Au départ, deux histoires parallèles : la première centrée autour d'Úrsula Lopez, une femme de 40 ans, confrontée à des problèmes de surpoids ; la seconde raconte le rapt, jour après jour, de l'enlèvement au dénouement, de Santiago Losada, un homme d'affaires connu, par deux individus voulant extorquer une rançon à son épouse. À la page 66, les deux histoires se recoupent lorsque Germán, l'un des kidnappeurs, appelle la « mauvaise personne », à savoir notre héroïne, qui porte le même prénom et le même nom de famille que la femme de Santiago Losada.
Maladroite, cynique, Úrsula ne mâche pas ses mots. Elle vit seule dans un appartement hérité de ses parents, au centre-ville de Montevideo. Elle repense souvent à son père, à l'origine de ses traumatismes d'enfant, tels que les prohibitions alimentaires, les humiliations (sa petite soeur, Luz, mince et jolie, pouvait manger de tout). Elle évoque aussi Mirta, l'employée de sa tante Irene, et son petit ami, Ricardo, actuellement en prison pour l'homicide d'Irene. Úrsula a découvert par hasard qu'après la mort de sa mère, son père a eu une relation avec sa tante.
Úrsula partage son quotidien entre ses traductions (elle traduit les textes du poète haïtien, James Noël), les réunions des obèses anonymes, des épisodes de voyeurisme. En plus de son travail de traductrice, elle collabore ponctuellement à une émission de télévision. Elle se rend de temps à autre à des rendez-vous médicaux (gynécologue, psychologue) ou chez le coiffeur.

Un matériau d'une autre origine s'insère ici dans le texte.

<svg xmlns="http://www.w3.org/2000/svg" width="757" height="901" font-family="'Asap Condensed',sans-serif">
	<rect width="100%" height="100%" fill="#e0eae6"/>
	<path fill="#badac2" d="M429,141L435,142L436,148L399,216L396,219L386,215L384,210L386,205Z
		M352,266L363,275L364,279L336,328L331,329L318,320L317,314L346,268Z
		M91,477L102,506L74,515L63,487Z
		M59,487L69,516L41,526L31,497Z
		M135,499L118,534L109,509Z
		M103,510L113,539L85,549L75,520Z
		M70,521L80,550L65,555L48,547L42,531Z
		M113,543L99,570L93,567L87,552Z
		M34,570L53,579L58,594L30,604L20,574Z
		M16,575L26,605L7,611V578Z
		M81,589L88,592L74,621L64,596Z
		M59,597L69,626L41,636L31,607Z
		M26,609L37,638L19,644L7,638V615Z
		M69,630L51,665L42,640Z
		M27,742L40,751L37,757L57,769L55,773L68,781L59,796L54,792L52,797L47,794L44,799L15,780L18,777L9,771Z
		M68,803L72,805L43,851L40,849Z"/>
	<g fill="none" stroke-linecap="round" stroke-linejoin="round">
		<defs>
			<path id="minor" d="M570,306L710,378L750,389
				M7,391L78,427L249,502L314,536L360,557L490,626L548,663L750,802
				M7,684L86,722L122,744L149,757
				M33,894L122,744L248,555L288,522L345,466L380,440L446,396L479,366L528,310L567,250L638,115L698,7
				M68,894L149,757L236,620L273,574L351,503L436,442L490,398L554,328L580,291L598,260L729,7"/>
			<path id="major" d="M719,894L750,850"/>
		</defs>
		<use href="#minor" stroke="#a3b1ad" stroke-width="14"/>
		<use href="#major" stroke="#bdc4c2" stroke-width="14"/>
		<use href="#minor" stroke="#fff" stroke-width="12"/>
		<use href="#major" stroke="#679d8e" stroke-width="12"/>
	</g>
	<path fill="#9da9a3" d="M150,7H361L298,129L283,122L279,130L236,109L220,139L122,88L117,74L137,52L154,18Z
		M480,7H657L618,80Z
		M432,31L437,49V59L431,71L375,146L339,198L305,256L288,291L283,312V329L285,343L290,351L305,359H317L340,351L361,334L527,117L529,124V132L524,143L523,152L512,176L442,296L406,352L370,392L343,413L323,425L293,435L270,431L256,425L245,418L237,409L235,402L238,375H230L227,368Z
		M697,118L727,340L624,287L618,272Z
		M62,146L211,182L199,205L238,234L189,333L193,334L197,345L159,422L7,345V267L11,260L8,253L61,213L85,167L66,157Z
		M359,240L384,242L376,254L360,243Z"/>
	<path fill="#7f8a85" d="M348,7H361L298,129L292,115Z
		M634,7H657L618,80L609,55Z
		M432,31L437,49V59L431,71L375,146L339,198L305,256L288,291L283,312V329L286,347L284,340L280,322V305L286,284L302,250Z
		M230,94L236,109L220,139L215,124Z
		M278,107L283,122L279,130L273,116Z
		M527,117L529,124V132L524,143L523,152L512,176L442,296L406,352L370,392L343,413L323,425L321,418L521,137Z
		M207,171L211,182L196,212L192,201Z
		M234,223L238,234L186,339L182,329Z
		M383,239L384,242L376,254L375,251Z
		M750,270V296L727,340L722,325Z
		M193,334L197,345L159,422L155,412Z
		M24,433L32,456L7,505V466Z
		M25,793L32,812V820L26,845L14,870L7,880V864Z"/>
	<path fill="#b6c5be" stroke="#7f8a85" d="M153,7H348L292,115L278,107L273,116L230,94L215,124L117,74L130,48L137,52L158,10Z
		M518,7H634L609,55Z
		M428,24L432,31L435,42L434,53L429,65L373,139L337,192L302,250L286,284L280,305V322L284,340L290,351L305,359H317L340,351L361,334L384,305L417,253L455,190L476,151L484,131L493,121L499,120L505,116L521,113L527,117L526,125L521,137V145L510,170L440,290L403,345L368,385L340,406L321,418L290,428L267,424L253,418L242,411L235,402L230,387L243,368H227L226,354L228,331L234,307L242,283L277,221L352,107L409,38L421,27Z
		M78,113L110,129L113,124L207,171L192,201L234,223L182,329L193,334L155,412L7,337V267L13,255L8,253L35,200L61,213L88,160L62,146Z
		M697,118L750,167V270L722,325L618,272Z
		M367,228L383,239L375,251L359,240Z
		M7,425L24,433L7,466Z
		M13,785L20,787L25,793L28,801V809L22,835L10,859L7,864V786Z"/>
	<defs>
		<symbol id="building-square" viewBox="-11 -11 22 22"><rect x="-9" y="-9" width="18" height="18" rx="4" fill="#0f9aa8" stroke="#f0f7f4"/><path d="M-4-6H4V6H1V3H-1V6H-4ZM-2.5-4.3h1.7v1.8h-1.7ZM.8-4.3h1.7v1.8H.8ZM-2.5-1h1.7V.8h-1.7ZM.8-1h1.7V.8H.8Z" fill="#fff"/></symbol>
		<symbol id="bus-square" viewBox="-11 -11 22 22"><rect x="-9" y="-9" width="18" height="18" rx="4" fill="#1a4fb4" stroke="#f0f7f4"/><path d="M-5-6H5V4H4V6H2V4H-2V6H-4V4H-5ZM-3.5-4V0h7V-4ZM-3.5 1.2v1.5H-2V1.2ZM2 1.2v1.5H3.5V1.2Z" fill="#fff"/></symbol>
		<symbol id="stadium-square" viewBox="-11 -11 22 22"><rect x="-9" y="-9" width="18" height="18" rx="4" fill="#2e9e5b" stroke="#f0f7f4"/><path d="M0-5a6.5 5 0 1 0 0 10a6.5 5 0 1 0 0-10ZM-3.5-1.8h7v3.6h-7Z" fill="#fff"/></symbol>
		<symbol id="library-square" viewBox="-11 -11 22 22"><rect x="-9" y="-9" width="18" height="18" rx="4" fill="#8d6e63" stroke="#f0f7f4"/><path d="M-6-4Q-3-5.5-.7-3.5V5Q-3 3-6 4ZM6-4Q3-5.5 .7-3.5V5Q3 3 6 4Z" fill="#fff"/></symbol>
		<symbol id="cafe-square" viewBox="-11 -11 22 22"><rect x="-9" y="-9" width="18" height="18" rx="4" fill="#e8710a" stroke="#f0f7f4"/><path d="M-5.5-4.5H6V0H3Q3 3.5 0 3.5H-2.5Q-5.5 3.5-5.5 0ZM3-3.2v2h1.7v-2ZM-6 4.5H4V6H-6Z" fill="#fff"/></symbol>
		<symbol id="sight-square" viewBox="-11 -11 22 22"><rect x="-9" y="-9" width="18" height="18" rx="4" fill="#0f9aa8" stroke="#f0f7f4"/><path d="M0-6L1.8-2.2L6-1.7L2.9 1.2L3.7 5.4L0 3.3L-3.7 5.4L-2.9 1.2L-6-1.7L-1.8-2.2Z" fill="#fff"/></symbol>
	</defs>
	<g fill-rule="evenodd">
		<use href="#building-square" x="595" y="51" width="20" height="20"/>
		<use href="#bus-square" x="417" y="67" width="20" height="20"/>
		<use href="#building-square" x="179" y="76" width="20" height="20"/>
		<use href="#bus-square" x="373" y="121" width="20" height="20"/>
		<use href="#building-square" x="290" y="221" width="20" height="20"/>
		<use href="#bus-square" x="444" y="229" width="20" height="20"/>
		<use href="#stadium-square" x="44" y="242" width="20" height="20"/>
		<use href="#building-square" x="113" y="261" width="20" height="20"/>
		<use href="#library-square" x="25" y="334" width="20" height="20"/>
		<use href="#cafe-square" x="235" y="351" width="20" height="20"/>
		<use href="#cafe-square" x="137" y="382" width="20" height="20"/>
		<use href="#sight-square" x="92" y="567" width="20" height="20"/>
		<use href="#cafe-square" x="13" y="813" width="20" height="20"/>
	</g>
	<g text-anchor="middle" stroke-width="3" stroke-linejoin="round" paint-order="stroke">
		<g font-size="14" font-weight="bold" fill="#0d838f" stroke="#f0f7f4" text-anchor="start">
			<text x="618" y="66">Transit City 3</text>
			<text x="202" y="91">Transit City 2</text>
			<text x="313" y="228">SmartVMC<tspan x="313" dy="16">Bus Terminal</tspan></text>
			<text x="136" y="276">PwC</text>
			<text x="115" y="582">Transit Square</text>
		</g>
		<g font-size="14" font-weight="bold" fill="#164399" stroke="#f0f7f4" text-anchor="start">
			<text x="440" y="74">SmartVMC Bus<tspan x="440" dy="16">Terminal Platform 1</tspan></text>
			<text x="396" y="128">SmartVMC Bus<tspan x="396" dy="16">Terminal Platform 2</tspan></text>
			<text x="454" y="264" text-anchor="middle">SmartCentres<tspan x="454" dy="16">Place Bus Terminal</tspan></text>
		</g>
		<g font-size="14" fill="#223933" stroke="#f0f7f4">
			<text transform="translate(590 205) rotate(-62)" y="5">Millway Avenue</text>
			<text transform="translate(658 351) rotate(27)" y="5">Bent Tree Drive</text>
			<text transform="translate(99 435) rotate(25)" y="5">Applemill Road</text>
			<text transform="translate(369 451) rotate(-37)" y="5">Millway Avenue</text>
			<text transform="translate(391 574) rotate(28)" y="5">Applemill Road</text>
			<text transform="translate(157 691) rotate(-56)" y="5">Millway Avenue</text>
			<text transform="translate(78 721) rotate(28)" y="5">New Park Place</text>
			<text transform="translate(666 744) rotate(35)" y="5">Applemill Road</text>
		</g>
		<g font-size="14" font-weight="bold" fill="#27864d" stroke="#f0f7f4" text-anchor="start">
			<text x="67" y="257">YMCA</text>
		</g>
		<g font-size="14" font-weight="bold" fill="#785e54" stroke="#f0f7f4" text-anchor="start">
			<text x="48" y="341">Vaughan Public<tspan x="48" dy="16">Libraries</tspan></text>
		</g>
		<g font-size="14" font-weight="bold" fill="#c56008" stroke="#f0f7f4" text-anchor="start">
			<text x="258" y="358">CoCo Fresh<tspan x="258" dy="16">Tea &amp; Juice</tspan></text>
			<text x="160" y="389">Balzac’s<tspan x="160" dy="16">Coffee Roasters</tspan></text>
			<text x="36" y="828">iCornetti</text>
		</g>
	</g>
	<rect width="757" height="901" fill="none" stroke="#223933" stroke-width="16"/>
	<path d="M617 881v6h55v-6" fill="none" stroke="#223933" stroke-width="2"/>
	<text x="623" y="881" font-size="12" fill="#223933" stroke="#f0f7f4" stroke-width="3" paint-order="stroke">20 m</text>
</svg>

Lorsqu'elle reçoit l'appel de Germán, elle accepte de se faire passer pour l'autre Úrsula afin de mettre un peu de piment dans sa vie tiède et désoeuvrée. C'est en cherchant des informations sur l'enlèvement qu'elle comprend que la méprise est due à une homonymie et qu'elle l'« autre femme ». Úrsula fait donc l'intermédiaire entre l'épouse de Santiago Losada et son kidnappeur, pour lequel elle éprouve de la sympathie (Germán lui raconte que trois ans plus tôt il fréquentait le même club des obèses anonymes). Úrsula appelle l'autre Úrsula pour lui demander 2 millions ; celle-ci lui dit qu'elle ne veut pas que son mari soit libéré, car il la trompe, et offre 3 millions pour qu'on le fasse disparaître.

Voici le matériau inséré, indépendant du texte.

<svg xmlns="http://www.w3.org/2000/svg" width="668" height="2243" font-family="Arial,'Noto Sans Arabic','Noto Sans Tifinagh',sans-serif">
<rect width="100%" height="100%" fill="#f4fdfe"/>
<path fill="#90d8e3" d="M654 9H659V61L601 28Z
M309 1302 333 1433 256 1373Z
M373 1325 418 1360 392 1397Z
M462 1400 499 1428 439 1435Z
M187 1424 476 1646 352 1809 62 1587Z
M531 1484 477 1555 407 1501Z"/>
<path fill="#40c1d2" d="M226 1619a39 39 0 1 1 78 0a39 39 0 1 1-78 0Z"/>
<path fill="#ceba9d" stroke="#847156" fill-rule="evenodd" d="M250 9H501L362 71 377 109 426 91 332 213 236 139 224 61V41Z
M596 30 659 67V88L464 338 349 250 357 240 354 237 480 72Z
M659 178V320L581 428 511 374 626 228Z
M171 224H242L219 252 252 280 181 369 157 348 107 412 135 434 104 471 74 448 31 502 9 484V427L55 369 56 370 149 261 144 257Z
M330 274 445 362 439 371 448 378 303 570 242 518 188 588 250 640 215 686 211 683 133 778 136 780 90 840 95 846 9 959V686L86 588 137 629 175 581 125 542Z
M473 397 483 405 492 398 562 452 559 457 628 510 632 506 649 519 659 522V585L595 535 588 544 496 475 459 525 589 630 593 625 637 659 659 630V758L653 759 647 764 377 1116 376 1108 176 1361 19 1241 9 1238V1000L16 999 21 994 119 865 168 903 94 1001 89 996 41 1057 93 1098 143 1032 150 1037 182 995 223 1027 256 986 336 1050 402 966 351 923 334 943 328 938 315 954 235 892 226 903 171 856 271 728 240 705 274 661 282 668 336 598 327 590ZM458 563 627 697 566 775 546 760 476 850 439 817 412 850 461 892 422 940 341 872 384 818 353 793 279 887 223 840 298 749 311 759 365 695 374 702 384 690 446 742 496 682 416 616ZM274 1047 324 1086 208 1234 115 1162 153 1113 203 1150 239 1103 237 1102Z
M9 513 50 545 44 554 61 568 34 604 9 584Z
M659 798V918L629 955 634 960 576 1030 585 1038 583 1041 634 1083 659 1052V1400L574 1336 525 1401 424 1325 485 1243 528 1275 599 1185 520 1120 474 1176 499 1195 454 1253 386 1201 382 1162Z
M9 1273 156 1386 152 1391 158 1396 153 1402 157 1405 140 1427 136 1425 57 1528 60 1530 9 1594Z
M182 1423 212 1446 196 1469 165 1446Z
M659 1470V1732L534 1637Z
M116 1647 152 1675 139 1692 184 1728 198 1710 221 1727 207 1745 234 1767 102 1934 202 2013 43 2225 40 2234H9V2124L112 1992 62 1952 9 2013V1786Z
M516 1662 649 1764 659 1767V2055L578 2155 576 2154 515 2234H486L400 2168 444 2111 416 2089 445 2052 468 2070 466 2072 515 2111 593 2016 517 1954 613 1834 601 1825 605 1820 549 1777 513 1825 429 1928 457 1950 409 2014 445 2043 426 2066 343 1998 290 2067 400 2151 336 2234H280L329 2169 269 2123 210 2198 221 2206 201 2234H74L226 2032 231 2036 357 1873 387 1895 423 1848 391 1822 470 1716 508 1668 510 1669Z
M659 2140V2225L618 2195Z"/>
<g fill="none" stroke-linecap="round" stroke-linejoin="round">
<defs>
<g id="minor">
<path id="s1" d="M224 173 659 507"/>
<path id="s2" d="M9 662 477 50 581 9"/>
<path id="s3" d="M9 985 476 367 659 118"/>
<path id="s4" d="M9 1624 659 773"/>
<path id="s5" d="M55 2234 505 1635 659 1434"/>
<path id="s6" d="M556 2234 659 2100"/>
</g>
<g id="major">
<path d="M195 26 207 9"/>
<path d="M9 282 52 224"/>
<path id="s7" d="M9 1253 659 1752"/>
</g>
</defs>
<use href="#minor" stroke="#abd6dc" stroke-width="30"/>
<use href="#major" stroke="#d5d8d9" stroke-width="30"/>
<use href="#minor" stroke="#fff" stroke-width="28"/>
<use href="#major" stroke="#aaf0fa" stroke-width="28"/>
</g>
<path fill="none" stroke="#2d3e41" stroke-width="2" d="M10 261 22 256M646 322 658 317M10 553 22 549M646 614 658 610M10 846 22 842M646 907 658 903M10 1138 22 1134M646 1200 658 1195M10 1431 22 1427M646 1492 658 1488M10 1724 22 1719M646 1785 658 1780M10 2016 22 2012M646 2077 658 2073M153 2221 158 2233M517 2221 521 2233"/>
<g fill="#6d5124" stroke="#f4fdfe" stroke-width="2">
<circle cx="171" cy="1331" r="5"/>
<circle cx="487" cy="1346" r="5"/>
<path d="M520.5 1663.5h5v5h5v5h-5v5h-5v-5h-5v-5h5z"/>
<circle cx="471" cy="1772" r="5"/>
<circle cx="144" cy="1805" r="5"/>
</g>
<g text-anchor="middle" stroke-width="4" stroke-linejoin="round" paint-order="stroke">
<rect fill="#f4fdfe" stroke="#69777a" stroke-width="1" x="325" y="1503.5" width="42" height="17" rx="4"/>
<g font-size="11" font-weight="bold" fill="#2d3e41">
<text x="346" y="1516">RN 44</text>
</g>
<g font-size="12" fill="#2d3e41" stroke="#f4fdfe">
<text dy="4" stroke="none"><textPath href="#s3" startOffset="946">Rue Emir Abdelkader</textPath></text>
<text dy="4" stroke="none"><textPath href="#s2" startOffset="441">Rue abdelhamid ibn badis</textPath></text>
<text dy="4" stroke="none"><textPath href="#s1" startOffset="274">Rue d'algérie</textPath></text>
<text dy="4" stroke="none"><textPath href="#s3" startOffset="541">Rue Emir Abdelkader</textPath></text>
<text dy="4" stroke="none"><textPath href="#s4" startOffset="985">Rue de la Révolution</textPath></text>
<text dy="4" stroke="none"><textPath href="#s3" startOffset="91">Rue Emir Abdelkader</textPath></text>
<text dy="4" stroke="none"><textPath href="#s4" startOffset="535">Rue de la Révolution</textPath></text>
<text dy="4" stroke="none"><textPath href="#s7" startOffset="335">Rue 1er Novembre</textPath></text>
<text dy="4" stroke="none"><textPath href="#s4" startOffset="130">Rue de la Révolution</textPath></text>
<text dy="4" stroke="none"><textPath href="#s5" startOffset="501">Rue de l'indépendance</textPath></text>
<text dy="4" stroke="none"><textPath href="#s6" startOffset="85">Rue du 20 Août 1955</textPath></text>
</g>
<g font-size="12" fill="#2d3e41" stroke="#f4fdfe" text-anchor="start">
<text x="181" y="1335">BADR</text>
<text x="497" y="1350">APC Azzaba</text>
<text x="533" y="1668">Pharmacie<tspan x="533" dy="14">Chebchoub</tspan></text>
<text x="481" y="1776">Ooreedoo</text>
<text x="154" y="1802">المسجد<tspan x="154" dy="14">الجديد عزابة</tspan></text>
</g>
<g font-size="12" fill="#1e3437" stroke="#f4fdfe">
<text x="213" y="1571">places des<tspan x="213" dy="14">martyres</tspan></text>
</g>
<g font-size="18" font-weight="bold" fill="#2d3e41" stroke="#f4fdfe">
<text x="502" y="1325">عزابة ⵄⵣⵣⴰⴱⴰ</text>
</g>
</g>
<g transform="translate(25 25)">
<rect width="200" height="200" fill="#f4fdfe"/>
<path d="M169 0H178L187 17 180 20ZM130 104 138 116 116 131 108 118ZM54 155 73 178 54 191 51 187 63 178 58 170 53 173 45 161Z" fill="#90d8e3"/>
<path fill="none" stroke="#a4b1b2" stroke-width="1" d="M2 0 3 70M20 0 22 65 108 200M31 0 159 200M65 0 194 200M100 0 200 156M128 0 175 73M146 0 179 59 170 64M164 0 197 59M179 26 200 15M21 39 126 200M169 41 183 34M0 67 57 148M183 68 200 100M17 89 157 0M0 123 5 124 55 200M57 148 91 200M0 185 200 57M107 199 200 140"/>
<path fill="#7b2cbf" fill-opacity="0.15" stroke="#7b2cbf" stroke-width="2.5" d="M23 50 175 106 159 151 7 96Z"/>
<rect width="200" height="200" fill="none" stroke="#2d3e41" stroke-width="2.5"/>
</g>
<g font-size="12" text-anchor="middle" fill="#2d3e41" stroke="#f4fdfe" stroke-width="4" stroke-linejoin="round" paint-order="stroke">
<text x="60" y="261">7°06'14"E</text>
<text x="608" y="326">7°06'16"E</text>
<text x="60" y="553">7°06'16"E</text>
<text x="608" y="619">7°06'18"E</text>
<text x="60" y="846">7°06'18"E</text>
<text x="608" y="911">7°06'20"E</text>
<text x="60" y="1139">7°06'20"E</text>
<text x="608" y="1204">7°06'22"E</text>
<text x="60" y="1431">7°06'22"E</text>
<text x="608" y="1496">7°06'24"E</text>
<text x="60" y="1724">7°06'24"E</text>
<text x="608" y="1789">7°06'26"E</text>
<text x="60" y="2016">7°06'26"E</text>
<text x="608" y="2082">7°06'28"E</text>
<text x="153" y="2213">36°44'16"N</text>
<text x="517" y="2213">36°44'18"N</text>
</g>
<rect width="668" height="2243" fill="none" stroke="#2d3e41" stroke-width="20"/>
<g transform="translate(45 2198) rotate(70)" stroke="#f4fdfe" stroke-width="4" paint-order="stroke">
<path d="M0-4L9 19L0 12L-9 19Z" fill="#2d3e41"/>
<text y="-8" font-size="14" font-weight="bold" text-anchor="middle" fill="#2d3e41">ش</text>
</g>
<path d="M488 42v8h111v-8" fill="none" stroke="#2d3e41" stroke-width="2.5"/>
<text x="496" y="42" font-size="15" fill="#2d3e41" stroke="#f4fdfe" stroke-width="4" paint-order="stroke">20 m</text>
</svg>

Le récit est structuré en sept parties, correspondant à sept jours, et un épilogue « Un mois plus tard ». Outre le monologue à la première personne d'Úrsula sont insérés dans le texte plusieurs conversations téléphoniques, le rapport de police sur la dénonciation de notre héroïne concernant le tapage nocturne de sa voisine (qui n'aurait lieu que dans sa tête), les deux lettres qu'écrit Úrsula à sa voisine pour lui enjoindre de faire moins de bruit , trois articles de presse autour de l'enlèvement de Santiago Losada. On se trouve face à un dispositif narratif habile, servi par une prose fluide et envolée, un rythme cadencé. le style très oral du début se perd un peu.

Dès la première page, le lecteur est saisi par le personnage haut en couleur d'Úrsula, qui, à mesure que le récit avance, s'avère de plus en plus borderline, sans pour autant cesser de susciter la sympathie. Authentique, débordant d'imagination, cynique, elle rêve de devenir une autre personne, plus mince, plus riche, etc. Tout aussi névrosé qu'Úrsula, le personnage de Germán est également intéressant et attachant.
L'humour traverse le texte du début à la fin : mentionnons la scène d'ouverture dans la cabine d'essayage d'une boutique de vêtements (Úrsula ne parvient pas à retirer sa robe sans la déchirer), la réunion des obèses anonymes (Úrsula compare les rituels du groupe aux tragédies grecques), l'ascenseur de son immeuble en panne qui l'oblige à emprunter les escaliers pour monter non sans peine jusqu'au cinquième étage, le rapt de l'homme d'affaires par deux amateurs. le lecteur est happé par le ton singulier, à la fois drôle et grinçant, mais aussi mélancolique, de ce roman, où l'auteure dénonce l'hypocrisie et le ridicule de la téléréalité ou encore la froideur du corps médical. Comme tout roman noir qui se respecte, le suspense est présent : le lecteur se demande com-ment Úrsula va se sortir de l'imbroglio dans lequel elle s'est fourrée. À cet égard, la chute est plu-tôt réussie. Ainsi, L'autre femme mêle astucieusement thriller, histoire personnelle et familiale, mélodrame, ayant pour toile de fond la ville de Montevideo.